GIVEN INSTRUCTION | Rewrite these lines as a numbered list, leaving out any blank lines.

Records from a dataset |
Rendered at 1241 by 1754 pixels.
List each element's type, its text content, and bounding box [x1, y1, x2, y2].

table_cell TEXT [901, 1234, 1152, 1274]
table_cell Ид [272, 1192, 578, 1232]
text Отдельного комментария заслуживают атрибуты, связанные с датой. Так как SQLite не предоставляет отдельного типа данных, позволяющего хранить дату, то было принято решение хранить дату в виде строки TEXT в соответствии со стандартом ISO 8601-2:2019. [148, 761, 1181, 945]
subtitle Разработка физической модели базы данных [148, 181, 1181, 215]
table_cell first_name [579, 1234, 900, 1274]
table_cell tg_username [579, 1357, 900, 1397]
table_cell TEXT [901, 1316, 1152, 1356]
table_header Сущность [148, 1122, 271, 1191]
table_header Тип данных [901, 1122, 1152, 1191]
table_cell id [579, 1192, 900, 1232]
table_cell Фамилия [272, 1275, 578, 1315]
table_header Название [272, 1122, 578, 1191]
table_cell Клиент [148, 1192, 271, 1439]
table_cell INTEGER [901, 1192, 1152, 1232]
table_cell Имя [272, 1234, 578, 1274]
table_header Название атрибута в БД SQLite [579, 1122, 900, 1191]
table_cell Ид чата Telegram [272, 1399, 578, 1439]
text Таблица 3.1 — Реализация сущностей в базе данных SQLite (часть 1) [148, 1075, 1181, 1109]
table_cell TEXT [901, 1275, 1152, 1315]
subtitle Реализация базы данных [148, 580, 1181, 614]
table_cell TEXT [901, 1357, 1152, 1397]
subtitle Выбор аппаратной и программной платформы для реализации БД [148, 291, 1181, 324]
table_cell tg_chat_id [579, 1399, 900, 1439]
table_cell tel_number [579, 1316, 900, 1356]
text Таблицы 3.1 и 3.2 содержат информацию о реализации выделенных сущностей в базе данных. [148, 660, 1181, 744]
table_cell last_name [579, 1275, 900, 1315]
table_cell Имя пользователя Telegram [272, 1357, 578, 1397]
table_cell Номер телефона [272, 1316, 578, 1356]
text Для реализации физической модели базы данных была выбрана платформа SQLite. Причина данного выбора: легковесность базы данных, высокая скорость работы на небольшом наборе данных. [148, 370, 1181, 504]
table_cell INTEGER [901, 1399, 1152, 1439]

RESULT |
1. Rendered at 1241 by 1754 pixels.
2. List each element's type, its text content, and bounding box [x1, y1, x2, y2].
3. table_cell TEXT [901, 1234, 1152, 1274]
4. table_cell Ид [272, 1192, 578, 1232]
5. text Отдельного комментария заслуживают атрибуты, связанные с датой. Так как SQLite не предоставляет отдельного типа данных, позволяющего хранить дату, то было принято решение хранить дату в виде строки TEXT в соответствии со стандартом ISO 8601-2:2019. [148, 761, 1181, 945]
6. subtitle Разработка физической модели базы данных [148, 181, 1181, 215]
7. table_cell first_name [579, 1234, 900, 1274]
8. table_cell tg_username [579, 1357, 900, 1397]
9. table_cell TEXT [901, 1316, 1152, 1356]
10. table_header Сущность [148, 1122, 271, 1191]
11. table_header Тип данных [901, 1122, 1152, 1191]
12. table_cell id [579, 1192, 900, 1232]
13. table_cell Фамилия [272, 1275, 578, 1315]
14. table_header Название [272, 1122, 578, 1191]
15. table_cell Клиент [148, 1192, 271, 1439]
16. table_cell INTEGER [901, 1192, 1152, 1232]
17. table_cell Имя [272, 1234, 578, 1274]
18. table_header Название атрибута в БД SQLite [579, 1122, 900, 1191]
19. table_cell Ид чата Telegram [272, 1399, 578, 1439]
20. text Таблица 3.1 — Реализация сущностей в базе данных SQLite (часть 1) [148, 1075, 1181, 1109]
21. table_cell TEXT [901, 1275, 1152, 1315]
22. subtitle Реализация базы данных [148, 580, 1181, 614]
23. table_cell TEXT [901, 1357, 1152, 1397]
24. subtitle Выбор аппаратной и программной платформы для реализации БД [148, 291, 1181, 324]
25. table_cell tg_chat_id [579, 1399, 900, 1439]
26. table_cell tel_number [579, 1316, 900, 1356]
27. text Таблицы 3.1 и 3.2 содержат информацию о реализации выделенных сущностей в базе данных. [148, 660, 1181, 744]
28. table_cell last_name [579, 1275, 900, 1315]
29. table_cell Имя пользователя Telegram [272, 1357, 578, 1397]
30. table_cell Номер телефона [272, 1316, 578, 1356]
31. text Для реализации физической модели базы данных была выбрана платформа SQLite. Причина данного выбора: легковесность базы данных, высокая скорость работы на небольшом наборе данных. [148, 370, 1181, 504]
32. table_cell INTEGER [901, 1399, 1152, 1439]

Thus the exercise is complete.